Uber-backed Lime files for IPO after years of growth, narrowing losses
Lime filed to go public after revenue hit $886.7 million, but it still warned of $675.8 million due by the end of 2026.

Lime filed for a U.S. initial public offering Friday, betting that years of revenue growth and three straight full years of positive free cash flow can outweigh a balance-sheet burden that reaches well into next year. The Uber-backed micromobility company, incorporated as Neutron Holdings, Inc., intends to list on Nasdaq under the ticker LIME.
The filing shows a business that has scaled quickly but is not yet consistently profitable. Revenue rose from $521 million in 2023 to $686.6 million in 2024 and $886.7 million in 2025, a 29.1% increase last year. Net losses narrowed from $122.3 million in 2023 to $33.9 million in 2024, then widened to $59.3 million in 2025. Even so, Lime said it generated about $104 million in free cash flow last year, its third consecutive full year of positive free cash flow.

The harder test is debt. Lime reported about $1 billion in current liabilities, including roughly $846 million due within 12 months and about $675.8 million due by the end of 2026. The company said it had $261 million in cash as of March 31, 2026, and warned that it had “substantial doubt” about its ability to continue as a going concern without fresh financing. The IPO, in other words, is not just a growth milestone. It is also a refinancing event, with proceeds expected to help cover obligations the company says it does not have “sufficient liquidity” to meet on its own.
Uber remains central to the story. Uber led Lime’s $170 million funding round in 2020, which also gave Lime control of Jump, Uber’s electric bike and scooter division. Uber invested another $523 million in 2021, and Reuters reported that Uber remains Lime’s largest shareholder with a stake of more than 10%. Integration with the Uber app generated 14% of Lime’s total revenue last year, underscoring how much Lime’s public-market case still depends on platform distribution as much as on standalone demand.

Lime’s filing also reopens a category that public investors once treated with caution. Reuters said Lime operated in about 230 cities across 29 countries at the end of 2025, while Morningstar and Dow Jones reported about 230 cities across 20 countries. The discrepancy aside, the scale is substantial for a business that remains exposed to city regulation, fleet utilization and weather.

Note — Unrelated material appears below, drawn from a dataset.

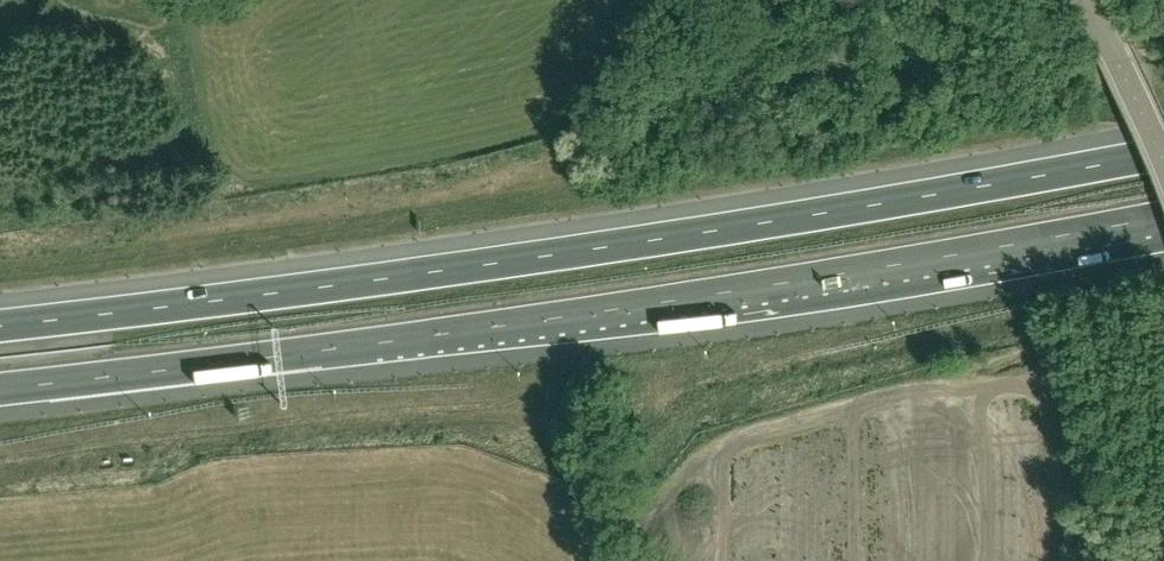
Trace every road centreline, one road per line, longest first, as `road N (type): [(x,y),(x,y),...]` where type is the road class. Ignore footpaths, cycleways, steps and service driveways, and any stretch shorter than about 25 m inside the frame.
road 1 (motorway): [(1163,153),(709,234),(0,327)]
road 2 (motorway): [(0,389),(759,286),(1163,216)]
road 3 (unclassified): [(1163,155),(1084,0)]

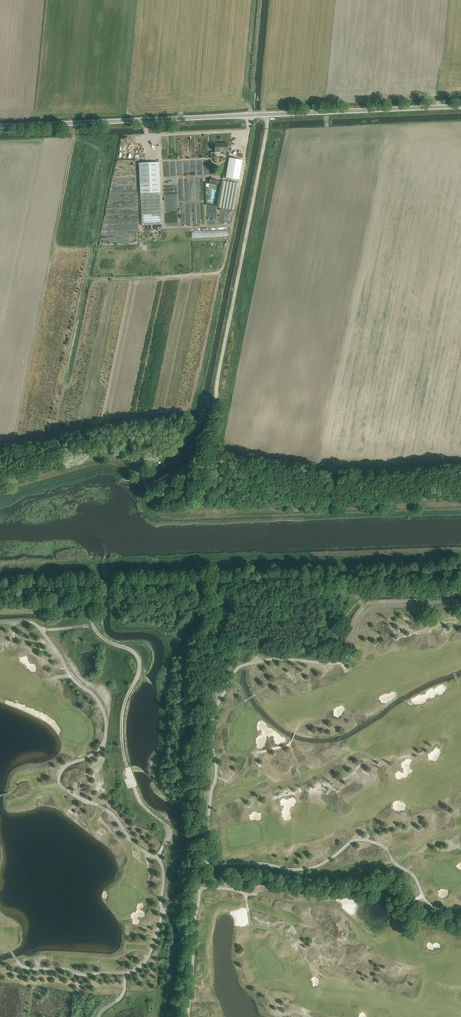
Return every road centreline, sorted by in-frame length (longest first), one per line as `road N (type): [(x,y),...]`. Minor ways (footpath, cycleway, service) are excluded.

Morningstar said Lime posted negative free cash flow of $79 million in the first quarter of 2026, a reminder that scooters and e-bikes earn their keep in warm, dry months and lose momentum when conditions turn cold or wet.

Bird’s bankruptcy still hangs over the sector. Lime’s IPO will test whether micromobility can finally persuade public investors that it is more than a volatile urban novelty, and whether the economics can hold up once the market looks past growth and toward durability.